Quatrième composante : les compétences non techniques

Les compétences non techniques sont devenues des éléments essentiels des soins chirurgicaux, de la performance de l'équipe et de la sécurité des patients(9). Une composante majeure de la pratique chirurgicale est le travail d'équipe et elle se trouve particulièrement associée à la maîtrise du risque postopératoire. 

On y ajoutera tous les comportements inadaptés dans la relation d’équipe, et avec les apprenants qui contribuent souvent à détériorer profondément la performance du système de soin, et à démotiver ses acteurs(10).

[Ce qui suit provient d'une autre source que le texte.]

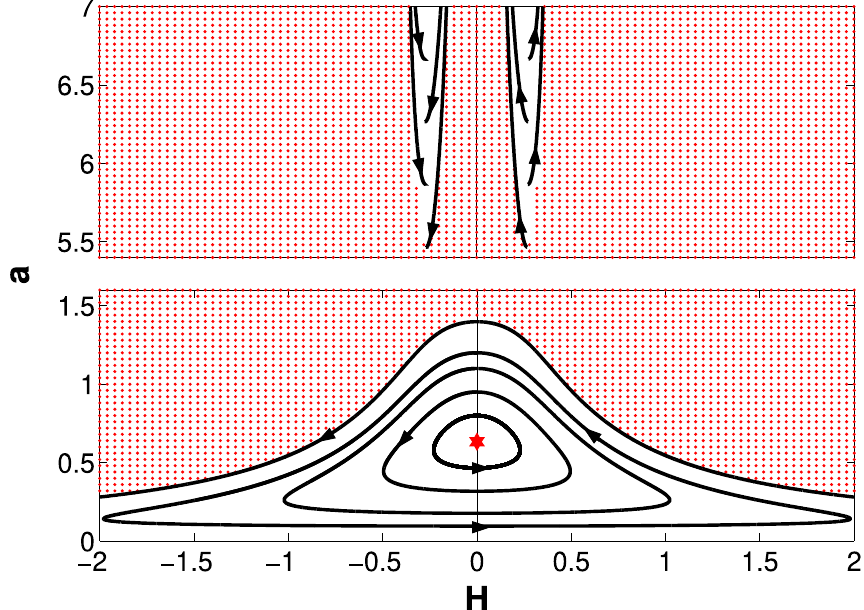
, k = 1, w = − 0 . 5 (left) and w = 0 (right). The star denotes the stationary point. The 5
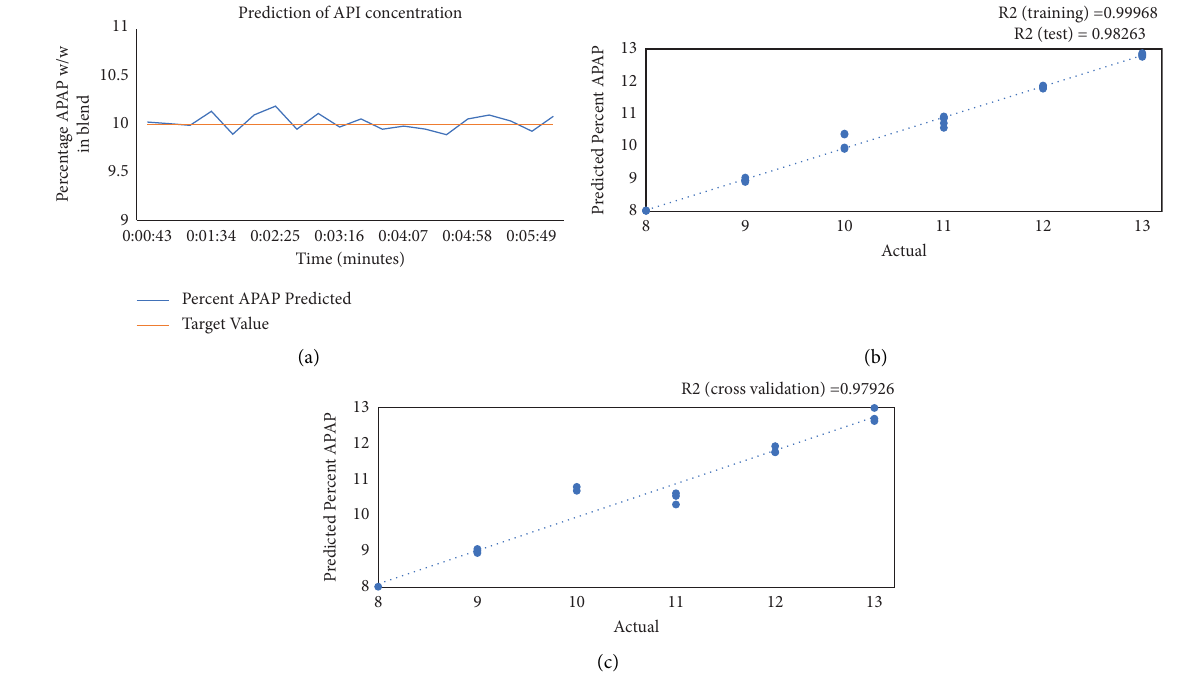
Figure 8: (a) Model predicted vs. Actual APAP concentration at feed frame of tablet press, (b) predicted vs. actual training for APAP in lactose, and (c) predicted vs. actual cross -validation for APAP in lactose.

De nouveaux concepts d'enseignement et d'apprentissage par le biais du préceptorat, de la surveillance, du mentorat et de l'encadrement sont apparus comme des modèles pour répondre aux besoins éducatifs des apprenants à tous les niveaux. En bref, les compétences non techniques nécessaires pour obtenir des résultats optimaux en matière de soins chirurgicaux sont considérées comme essentielles, bien qu'il reste encore beaucoup à faire pour donner cette forme et cette fonction dès la formation initiale et jusqu'à la pratique tout au long de la vie.

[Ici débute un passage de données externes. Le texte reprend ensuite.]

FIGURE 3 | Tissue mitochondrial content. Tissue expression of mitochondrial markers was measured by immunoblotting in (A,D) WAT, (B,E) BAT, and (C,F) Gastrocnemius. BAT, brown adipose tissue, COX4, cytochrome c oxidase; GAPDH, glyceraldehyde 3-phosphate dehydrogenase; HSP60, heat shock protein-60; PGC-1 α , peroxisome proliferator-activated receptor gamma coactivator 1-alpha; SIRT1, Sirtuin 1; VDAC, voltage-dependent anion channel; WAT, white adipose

En conclusion, cette approche proposée avec une "formule de survie chirurgicale" ne révolutionnera pas nos connaissances mais permet quand même de proposer un cadre d’analyse réflexif sur les pratiques en place(11). En tant que telle, elle devrait intéresser à la fois la puissance publique dans ses évaluations externes, les collèges dans leur volonté d’améliorer la discipline et les systèmes d’accréditation qui peuvent y trouver des grilles d’analyse et de coaching efficace des professionnels.

Pour aller plus loin
(1) Chamberlain DA, Hazinski MF. Education in resuscitation. Resuscitation. 2003 ; 59(1) : 11–43. 
(2) Ersdal HL, Singhal N, Msemo G, et al. Successful implementation of Helping Babies Survive and Helping Mothers Survive programs-An Utstein formula for newborn and maternal survival. PLoS One 2017 ; 12(6) : e0178073. 
(3) Are C, Caniglia A, Mohammed M, et al. Global variations in the level of cancer-related research activity and correlation to cancer-specific mortality: proposal for a global curriculum. Ann Surg Oncol. 2018 ; 25(3) : 594–603. 
(4) Chow CJ, Habermann EB, Abraham A, et al. Does enrollment in cancer trials improve survival? J Am Coll Surg. 2013 ; 216(4) : 774–80 ; discussion 80–1. 
(5) Ilyas S, Stone DH, Kang J, et al. Non-guideline-compliant endovascular abdominal aortic aneurysm repair in women is associated with increased mortality and reintervention compared with men. J Vasc Surg. 2022 ; 75(1) : 118-25.e1. 
(6) Oberkofler CE, Hamming JF, Staiger RD, et al. Procedural surgical RCTs in daily practice: do surgeons adopt or is it just a waste of time? Ann Surg. 2019 ; 270(5) : 727–34. 
(7) Pooled analysis of WHO Surgical Safety Checklist use and mortality after emergency laparotomy. Br J Surg. 2019 ; 106(2) : e103.
(8) Byrne BE, Faiz OD, Bottle A, et al. A protocol is not enough: enhanced recovery program-based care and clinician adherence associated with shorter stay after colorectal surgery. World J Surg. 2021 ; 45(2) : 347–55 
(9) Sinyard RD, Rentas CM, Gunn EG, et al. Managing a team in the operating room: The science of teamwork and non-technical skills for surgeons. Curr Probl Surg. 2022 ; 59(7) : 101172. 
(10) Gianakos AL, Freischlag JA, Mercurio AM, et al. Bullying, discrimination, harassment, sexual harassment, and the fear of retaliation during surgical residency training: a systematic review. World J Surg. 2022 ; 46(7) : 1587–99. 
(11) Søreide K, Nymo LS, Kleive D, et al. Variation in use of open and laparoscopic distal pancreatectomy and associated outcome metrics in a universal health care system. Pancreatology. 2019 ; 19(6) : 880–7.